BNC trails are open; playground, buildings, & restrooms closed. See guidelines.
This detail from an 1893 topographical map by the U.S. Geological Survey shows the Canterbury Brook and wetland – the site of the future BNC – at the center, before the coming of the Boston State Hospital. Map reproduction courtesy U.S. Geological Survey.
By 1903, the date of this close-up map, the first buildings of what was then the city-run Boston Insane Hospital had been built. Notice that this map shows the brook on the site as slightly more straight than in the previous map; comparison to other maps and atlases of the time show this depiction to be more accurate. Map reproduction courtesy U.S. Geological Survey.
This 1946 map shows the many changes that took place on the site as the hospital (now under state control) expanded. Note in particular that the brook has been moved northward, and a road (later called Myerson Road) built from the main building area across the brook to the new American Legion Highway. Map reproduction courtesy U.S. Geological Survey.
An aerial photograph from 1925 shows some of the changes seen in the previous slide. The new course of the brook is in the upper left, while the faint diagonal just to the right of it still shows the old straight course; at the far left, Myerson Road runs from the buildings to the brook (American Legion Highway hasn’t been built yet).

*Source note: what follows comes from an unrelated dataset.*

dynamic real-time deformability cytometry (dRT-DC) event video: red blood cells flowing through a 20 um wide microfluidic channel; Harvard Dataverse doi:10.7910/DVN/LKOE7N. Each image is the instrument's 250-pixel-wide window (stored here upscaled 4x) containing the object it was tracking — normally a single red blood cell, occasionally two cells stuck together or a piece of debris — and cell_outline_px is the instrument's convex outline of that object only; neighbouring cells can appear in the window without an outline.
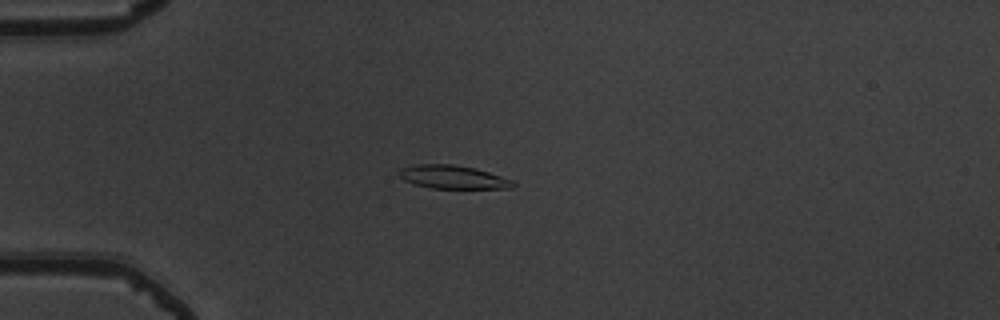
{"species": "common noctule bat (a hibernating species)", "species_latin": "Nyctalus noctula", "temperature_condition": "warm", "stored_images_in_passage": 40, "camera_frame_rate_fps": 3000, "um_per_image_px": 0.085, "animal": {"sex": "male", "body_mass_g": 19.5, "forearm_length_mm": 54.6}, "frame": {"image": 1, "passage_image": 1, "time_ms": 0.0, "image_size_px": [1000, 320], "cell_outline_px": [[516, 184], [512, 188], [432, 188], [412, 184], [404, 180], [396, 172], [400, 168], [416, 164], [456, 164], [476, 168], [512, 180]], "centroid_in_image_um": [38.45, 15.04], "position_along_channel_um": 46.6, "area_um2": 15.61}}
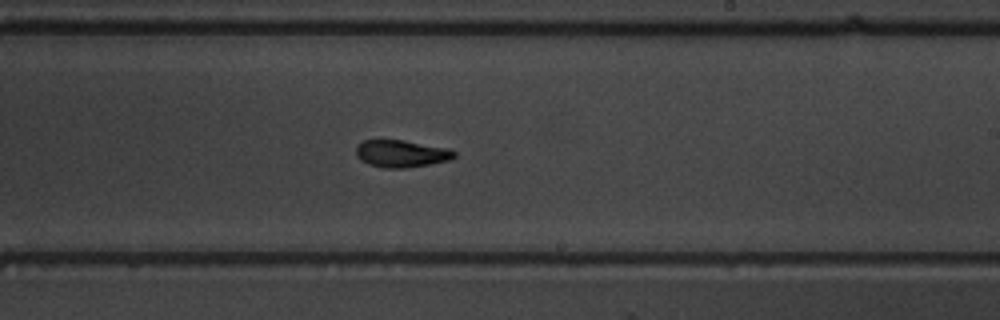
{"frame": {"image": 2, "passage_image": 19, "time_ms": 6.0, "image_size_px": [1000, 320], "cell_outline_px": [[456, 156], [448, 160], [428, 164], [404, 168], [384, 168], [368, 164], [360, 160], [356, 156], [356, 148], [364, 140], [404, 140], [448, 148], [456, 152]], "centroid_in_image_um": [34.1, 13.06], "position_along_channel_um": 254.9, "area_um2": 15.49}}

Note too that most of the wetland has been filled in for use as farmland. Photo reproduction courtesy Boston Public Library.
In this map from 1967, the contour lines around Myerson Road are wider than before, suggesting that the land on either side had been built up further. The big new building by the blue arrow, the Service Building, was built in the mid-1960s in place of the older structure shown in the 1946 map; notice how the contour lines now skirt the southern edge of that building, suggesting that the whole area had been slightly lowered and levelled to allow construction of such a large structure. Map reproduction courtesy U.S. Geological Survey.
This aerial photograph, also from 1967, shows the same changes mentioned in the last slide: the raising of the land around Myerson Road (upper middle of the photo), and the slight lowering and leveling of the land around the new Service Building (lower left side). Note also the return of the wetland at the top of the photo. Photo courtesy Massachusetts Archives.
This aerial photograph from 2005, by MassGIS, shows the landscape today. Myerson Road is gone, but its old path is still evident, paralleled by the Snail Trail; just to the right of the Nature Center, the Nature Nook also sits on land that was raised to make the former roadbed. The Service Building too is gone, leaving the large level meadow that you pass on the drive into the sanctuary. Thus, these three features on the present BNC – Snail Trail, Nature Nook, and the large meadow – all stand on land that has been significantly changed over the past century! Image courtesy of The Boston Atlas/Boston Redevelopment Authority.